What this task involves: Out of the records below, copy all lines in which the word "hand" occurs.

Data:
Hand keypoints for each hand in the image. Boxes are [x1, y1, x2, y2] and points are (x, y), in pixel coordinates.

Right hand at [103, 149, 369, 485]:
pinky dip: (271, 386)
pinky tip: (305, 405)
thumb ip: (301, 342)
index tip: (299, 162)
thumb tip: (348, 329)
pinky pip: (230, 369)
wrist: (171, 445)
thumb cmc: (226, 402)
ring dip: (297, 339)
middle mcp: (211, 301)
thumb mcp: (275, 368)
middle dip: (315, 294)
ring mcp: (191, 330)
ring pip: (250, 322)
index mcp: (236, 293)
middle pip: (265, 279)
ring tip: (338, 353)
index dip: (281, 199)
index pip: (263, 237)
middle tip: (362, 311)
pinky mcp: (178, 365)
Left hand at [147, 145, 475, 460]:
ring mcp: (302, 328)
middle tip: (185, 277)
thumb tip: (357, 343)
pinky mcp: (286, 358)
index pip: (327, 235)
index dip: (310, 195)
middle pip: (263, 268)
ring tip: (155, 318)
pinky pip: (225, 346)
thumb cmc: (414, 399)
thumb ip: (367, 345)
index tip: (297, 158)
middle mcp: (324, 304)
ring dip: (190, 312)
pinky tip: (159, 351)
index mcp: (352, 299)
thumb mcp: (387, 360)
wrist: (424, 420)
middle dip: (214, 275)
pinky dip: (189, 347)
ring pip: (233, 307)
...
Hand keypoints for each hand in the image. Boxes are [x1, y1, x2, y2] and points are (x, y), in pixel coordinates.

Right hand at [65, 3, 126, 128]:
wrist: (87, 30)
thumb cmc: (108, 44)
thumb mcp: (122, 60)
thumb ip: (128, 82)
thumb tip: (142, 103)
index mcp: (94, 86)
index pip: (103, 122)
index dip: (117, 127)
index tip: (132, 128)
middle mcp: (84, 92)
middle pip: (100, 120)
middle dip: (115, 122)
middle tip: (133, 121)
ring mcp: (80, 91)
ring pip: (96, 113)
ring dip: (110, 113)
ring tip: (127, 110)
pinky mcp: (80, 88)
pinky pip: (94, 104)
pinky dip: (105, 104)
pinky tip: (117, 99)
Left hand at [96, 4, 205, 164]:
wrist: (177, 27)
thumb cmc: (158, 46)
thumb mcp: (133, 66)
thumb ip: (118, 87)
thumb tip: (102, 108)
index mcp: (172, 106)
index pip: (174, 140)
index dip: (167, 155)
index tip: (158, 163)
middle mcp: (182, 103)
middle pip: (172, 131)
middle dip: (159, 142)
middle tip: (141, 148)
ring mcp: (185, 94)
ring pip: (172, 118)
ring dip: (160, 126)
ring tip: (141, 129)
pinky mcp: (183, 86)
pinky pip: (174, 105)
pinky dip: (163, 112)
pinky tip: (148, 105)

Exercise result:
Hand keypoints for each hand in the image. Boxes are [x1, y1, x2, y2] and points are (x, y), in pixel coordinates.
Right hand at [103, 149, 369, 485]:
Left hand at [147, 145, 475, 460]:
Hand keypoints for each hand in the image. Boxes are [x1, y1, x2, y2] and points are (x, y), in pixel coordinates.
Right hand at [65, 3, 126, 128]:
Left hand at [96, 4, 205, 164]:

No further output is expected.